It is quite possible that the economic downturn will not be cured – sensible politicians around the world are working on the belief that Keynesian fiscal stimulation will bring us out of the problems that have been emerging. Yet we are still dealing with confidence and with people and people are, of course, occasionally irrational or just simply wrong. Perhaps all the billions of pounds or dollars that are being invested will not have the desired effect: nobody really knows.
What is clear is that Thailand is more deeply vulnerable to external shocks than most other countries. The reliance upon exports and tourism, coupled with having to devote 12% of GDP on importing oil and gas, mean that the Thai economy depends to an enormous extent upon what happens overseas. Today, more evidence of the problems mounting in the economy is emerging, in the form of a 23% decrease in air freight going through the country. Most of that decrease (which is for the fourth quarter) has resulted from a decline in January. Decreases in freight in either direction (inbound or outbound) are problematic because people want to organize two way flows of goods – if you have something coming in, then you have a good chance to send Thai goods out in return.
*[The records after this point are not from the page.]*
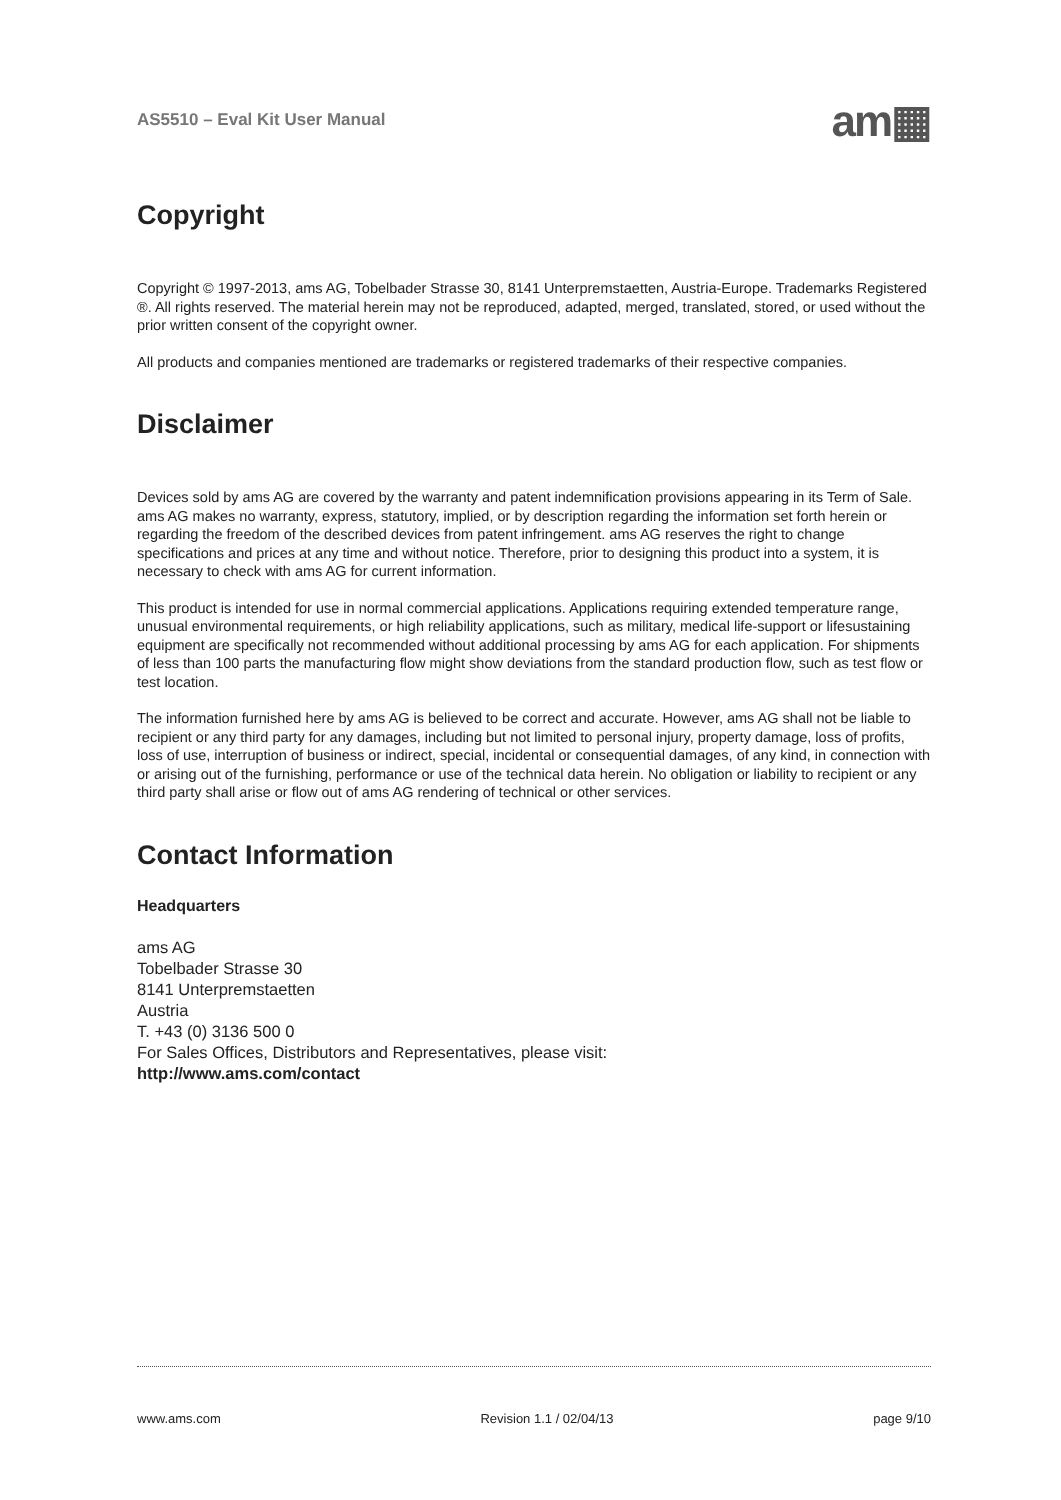AS5510 – Eval Kit User Manual am▦
Copyright
Copyright © 1997-2013, ams AG, Tobelbader Strasse 30, 8141 Unterpremstaetten, Austria-Europe. Trademarks Registered ®. All rights reserved. The material herein may not be reproduced, adapted, merged, translated, stored, or used without the prior written consent of the copyright owner.
All products and companies mentioned are trademarks or registered trademarks of their respective companies.
Disclaimer
Devices sold by ams AG are covered by the warranty and patent indemnification provisions appearing in its Term of Sale. ams AG makes no warranty, express, statutory, implied, or by description regarding the information set forth herein or regarding the freedom of the described devices from patent infringement. ams AG reserves the right to change specifications and prices at any time and without notice. Therefore, prior to designing this product into a system, it is necessary to check with ams AG for current information.
This product is intended for use in normal commercial applications. Applications requiring extended temperature range, unusual environmental requirements, or high reliability applications, such as military, medical life-support or lifesustaining equipment are specifically not recommended without additional processing by ams AG for each application. For shipments of less than 100 parts the manufacturing flow might show deviations from the standard production flow, such as test flow or test location.
The information furnished here by ams AG is believed to be correct and accurate. However, ams AG shall not be liable to recipient or any third party for any damages, including but not limited to personal injury, property damage, loss of profits, loss of use, interruption of business or indirect, special, incidental or consequential damages, of any kind, in connection with or arising out of the furnishing, performance or use of the technical data herein. No obligation or liability to recipient or any third party shall arise or flow out of ams AG rendering of technical or other services.
Contact Information
Headquarters
ams AG
Tobelbader Strasse 30
8141 Unterpremstaetten
Austria
T. +43 (0) 3136 500 0
For Sales Offices, Distributors and Representatives, please visit:
http://www.ams.com/contact
www.ams.com Revision 1.1 / 02/04/13 page 9/10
It is not possible to know which of various factors are more influential in this decline: some of it may be apportioned to a general decline in trade, some to the relocation of investment projects away from Thailand because of the PAD Disaster and some because of lack of demand specifically for Thai made products. Some freight has also been redirected to sea – cheaper and suitable for non-perishable goods but not for Thai agricultural products.